Cosa manca ai ragazzi perduti del penitenziario? «Manca un’attenzione reale ai giovani», spiega don Rigoldi. «Per combattere il disagio, servono educatori. Penso ai ragazzi degli oratori. La Chiesa ha sempre avuto queste strutture tradizionalmente educative e affascinanti. Sì, è vero, al Beccaria ci sono stati episodi di aggressione, recentemente. E noi stiamo lavorando perché capiscano dove hanno sbagliato. Ma resta una grossa carenza, il dopo. Per aiutarli, sto costruendo un centro diurno, con poli di formazione e la possibilità di assunzione».
Qualcuno da imitare
C’è però chi non la pensa così. «Quello che accade è il fallimento delle attività trattamentali, degli educatori», sostiene un agente della polizia penitenziaria, che denuncia anche il problema del sovraffolamento e la carenza di organico degli agenti: «74 ragazzi, 52 agenti. Ne servirebbero 120. Le aggressioni sono all’ordine del giorno, ormai non stupiscono nemmeno. Perché? Si è puntato tutto sulla risocializzazione e non si applicano i regolamenti in modo ferreo». Risponde la direttrice: «Smentisco categoricamente aggressioni all’ordine del giorno nei confronti di agenti. E sull’aggressività tra i ragazzi, ribadisco: siamo in un penitenziario, in sovraffollamento. Se polizia penitenziaria ed educatori vogliono denunciare questa situazione lo facciano, ma non cerchino la via delle accuse strumentali».

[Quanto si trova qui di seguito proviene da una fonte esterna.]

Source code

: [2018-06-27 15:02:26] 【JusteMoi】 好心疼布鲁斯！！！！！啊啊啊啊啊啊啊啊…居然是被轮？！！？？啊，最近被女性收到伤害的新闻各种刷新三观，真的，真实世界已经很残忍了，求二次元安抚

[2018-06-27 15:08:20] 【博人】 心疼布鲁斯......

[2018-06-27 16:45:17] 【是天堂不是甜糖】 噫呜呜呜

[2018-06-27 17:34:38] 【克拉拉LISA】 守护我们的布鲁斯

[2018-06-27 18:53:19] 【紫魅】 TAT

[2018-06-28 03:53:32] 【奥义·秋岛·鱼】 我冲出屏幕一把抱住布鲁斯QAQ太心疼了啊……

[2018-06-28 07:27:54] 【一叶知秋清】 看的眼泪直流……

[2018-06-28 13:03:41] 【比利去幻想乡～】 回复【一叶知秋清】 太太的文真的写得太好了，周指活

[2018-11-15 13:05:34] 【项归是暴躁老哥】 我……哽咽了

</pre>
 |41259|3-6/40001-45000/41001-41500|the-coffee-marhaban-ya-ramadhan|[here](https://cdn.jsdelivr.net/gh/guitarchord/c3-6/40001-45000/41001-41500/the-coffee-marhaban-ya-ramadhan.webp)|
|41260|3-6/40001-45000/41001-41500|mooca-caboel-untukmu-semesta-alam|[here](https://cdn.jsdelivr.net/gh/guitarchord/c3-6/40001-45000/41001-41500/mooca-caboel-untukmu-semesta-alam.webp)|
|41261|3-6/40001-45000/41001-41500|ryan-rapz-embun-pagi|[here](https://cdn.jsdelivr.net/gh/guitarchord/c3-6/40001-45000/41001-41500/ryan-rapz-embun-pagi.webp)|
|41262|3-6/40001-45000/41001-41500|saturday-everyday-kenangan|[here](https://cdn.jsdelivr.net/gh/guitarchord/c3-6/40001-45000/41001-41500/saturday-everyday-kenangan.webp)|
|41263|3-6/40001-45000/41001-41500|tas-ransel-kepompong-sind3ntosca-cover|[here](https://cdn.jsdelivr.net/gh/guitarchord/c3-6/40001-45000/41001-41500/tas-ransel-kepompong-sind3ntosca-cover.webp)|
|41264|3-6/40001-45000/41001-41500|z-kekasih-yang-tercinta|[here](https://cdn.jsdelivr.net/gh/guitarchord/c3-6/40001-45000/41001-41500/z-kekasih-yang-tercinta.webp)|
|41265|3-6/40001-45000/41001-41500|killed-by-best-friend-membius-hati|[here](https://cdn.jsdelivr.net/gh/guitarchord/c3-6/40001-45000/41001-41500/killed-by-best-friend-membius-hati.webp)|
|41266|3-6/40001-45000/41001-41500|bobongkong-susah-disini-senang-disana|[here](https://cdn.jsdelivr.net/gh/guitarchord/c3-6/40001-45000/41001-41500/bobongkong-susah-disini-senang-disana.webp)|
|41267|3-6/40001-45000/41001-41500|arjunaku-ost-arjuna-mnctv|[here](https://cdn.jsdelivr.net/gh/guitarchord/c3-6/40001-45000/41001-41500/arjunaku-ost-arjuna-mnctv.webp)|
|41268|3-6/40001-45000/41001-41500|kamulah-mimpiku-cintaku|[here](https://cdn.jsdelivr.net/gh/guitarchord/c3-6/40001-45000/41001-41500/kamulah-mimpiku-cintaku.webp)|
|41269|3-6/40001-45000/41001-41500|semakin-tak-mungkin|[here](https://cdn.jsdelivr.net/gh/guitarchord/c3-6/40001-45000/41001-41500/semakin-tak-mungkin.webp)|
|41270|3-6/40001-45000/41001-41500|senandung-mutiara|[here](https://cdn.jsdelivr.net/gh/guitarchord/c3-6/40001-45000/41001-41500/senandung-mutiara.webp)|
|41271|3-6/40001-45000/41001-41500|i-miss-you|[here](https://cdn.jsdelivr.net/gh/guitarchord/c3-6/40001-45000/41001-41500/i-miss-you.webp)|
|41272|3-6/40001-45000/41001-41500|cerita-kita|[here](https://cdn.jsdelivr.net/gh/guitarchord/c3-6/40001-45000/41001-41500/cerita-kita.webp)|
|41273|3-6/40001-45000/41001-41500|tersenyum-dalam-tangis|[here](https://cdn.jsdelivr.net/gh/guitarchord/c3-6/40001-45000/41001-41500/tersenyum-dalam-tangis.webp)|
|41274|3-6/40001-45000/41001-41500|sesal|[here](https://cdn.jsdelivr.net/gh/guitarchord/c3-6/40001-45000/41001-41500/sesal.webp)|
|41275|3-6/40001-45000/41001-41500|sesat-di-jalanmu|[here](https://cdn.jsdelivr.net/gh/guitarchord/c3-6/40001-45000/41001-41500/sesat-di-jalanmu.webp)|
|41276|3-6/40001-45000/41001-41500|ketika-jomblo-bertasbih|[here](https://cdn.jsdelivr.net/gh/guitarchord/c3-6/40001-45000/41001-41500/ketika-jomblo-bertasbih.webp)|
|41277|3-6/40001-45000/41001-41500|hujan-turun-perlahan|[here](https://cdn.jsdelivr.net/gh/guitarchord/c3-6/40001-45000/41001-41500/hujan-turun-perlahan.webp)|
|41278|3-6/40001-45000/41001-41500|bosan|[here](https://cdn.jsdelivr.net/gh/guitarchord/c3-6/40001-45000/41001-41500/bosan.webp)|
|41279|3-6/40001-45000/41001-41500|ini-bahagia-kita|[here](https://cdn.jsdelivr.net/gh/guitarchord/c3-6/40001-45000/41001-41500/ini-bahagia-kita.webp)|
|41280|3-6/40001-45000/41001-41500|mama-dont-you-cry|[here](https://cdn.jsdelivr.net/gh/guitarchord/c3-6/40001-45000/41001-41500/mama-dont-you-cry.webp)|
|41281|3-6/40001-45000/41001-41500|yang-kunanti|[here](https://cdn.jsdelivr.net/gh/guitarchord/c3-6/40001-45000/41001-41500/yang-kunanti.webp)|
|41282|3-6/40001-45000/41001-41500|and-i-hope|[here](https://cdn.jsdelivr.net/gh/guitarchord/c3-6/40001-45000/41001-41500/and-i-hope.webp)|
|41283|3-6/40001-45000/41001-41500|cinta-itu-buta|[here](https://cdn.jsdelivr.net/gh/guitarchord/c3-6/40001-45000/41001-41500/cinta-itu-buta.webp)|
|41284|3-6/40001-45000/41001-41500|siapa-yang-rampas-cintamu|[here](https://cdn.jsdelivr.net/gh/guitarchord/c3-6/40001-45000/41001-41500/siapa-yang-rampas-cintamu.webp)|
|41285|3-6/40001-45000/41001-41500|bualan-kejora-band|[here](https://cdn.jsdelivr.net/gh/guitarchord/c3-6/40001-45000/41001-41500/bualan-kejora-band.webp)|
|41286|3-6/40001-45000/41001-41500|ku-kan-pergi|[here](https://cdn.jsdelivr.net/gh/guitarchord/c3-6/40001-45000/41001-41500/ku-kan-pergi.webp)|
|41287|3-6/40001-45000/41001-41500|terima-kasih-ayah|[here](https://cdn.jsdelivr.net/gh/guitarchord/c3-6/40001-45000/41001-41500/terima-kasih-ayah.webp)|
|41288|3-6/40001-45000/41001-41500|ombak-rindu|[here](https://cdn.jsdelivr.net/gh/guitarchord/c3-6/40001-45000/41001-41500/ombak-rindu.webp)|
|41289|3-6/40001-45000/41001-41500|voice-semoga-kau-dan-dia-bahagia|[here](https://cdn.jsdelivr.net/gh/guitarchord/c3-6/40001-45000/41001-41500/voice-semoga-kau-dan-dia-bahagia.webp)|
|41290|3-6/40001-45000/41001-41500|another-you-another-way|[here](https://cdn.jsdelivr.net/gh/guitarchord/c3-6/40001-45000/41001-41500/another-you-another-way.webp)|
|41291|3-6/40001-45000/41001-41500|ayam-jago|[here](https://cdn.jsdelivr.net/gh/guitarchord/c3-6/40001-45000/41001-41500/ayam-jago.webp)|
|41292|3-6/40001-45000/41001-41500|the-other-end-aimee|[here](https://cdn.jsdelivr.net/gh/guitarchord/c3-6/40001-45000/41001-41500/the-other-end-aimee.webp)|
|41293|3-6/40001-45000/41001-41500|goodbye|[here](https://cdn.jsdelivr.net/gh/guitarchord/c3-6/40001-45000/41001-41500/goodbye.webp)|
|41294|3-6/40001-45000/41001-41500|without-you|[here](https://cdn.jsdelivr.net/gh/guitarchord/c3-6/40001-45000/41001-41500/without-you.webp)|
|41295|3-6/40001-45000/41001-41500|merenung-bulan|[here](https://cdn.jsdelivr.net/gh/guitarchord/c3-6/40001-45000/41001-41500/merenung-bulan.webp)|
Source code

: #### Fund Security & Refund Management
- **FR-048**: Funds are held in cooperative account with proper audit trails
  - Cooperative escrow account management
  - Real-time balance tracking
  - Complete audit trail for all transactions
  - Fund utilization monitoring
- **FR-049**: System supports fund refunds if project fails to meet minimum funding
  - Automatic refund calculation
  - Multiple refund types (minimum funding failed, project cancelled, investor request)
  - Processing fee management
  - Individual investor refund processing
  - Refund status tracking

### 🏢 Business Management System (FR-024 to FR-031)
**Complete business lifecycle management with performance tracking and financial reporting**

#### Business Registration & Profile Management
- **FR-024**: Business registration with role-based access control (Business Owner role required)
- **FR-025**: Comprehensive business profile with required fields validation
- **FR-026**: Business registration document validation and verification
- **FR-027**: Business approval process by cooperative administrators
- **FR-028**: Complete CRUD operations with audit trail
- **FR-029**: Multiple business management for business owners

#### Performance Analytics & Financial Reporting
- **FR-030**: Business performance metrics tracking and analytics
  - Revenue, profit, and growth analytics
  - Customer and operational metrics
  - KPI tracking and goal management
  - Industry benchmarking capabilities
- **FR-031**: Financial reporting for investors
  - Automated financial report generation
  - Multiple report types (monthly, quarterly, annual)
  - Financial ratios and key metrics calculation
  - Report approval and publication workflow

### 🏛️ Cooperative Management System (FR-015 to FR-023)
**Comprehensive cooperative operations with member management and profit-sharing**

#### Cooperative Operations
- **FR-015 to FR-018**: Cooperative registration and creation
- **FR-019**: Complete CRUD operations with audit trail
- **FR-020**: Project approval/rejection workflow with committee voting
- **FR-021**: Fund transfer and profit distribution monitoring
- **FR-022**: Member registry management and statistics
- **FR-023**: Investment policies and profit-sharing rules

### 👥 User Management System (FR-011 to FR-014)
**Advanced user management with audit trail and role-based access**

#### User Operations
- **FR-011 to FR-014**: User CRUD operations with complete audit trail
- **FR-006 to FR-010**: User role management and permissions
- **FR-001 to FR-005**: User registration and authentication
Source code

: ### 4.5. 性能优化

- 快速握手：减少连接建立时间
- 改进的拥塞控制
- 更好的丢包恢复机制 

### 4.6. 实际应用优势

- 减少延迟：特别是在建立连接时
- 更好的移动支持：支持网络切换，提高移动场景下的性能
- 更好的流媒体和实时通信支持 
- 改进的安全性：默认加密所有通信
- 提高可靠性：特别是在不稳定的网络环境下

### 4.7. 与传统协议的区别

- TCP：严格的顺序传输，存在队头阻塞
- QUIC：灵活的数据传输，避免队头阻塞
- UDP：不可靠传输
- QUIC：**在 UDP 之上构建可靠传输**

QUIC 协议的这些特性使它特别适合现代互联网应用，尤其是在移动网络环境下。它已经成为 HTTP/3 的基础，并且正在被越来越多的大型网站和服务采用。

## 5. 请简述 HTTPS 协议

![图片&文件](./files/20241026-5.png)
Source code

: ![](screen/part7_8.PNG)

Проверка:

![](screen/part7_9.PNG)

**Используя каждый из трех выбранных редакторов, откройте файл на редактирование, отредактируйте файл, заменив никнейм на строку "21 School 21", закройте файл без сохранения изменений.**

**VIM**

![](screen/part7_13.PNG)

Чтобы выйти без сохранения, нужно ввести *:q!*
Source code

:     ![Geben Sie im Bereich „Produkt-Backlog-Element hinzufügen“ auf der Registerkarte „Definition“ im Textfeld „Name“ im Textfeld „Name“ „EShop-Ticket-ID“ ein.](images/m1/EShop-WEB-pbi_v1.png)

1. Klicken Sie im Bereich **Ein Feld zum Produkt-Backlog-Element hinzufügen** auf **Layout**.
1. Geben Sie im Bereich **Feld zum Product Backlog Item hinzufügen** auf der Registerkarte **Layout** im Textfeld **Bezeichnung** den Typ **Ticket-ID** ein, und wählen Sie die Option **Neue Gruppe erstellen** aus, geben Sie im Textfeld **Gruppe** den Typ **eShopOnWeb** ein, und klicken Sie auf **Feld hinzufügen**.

La soluzione al problema sta in un giro di vite? «Non credo», racconta invece uno degli psicologi che lavora coi ragazzi dell’istituto: «L’ambiente è viziato. Per quanto ci siano sforzi nell’offrire proposte alternative alla strada, il rischio è che manchino modelli positivi. Il cambiamento nei ragazzi passa attraverso un punto positivo, una persona in cui identificarsi, tanto da decidere di cambiare vita. Tra i ragazzi che seguo, in tanti sono dentro per furti da 40 euro, fatti per pagarsi una sera in discoteca. Al Beccaria, ho visto lavorare bene i servizi sociali, meglio che all’esterno, anche perché devono continuamente relazionare ai magistrati. Ma ho visto anche che la recidiva è molto diffusa. Chi esce, torna a casa, in ambienti dove non esiste nient’altro. Ricomincia con la vita di prima. Perché alla fine, dentro, cos’ha fatto? Ha passato ore a giocare a biliardino, scommettendo sigarette».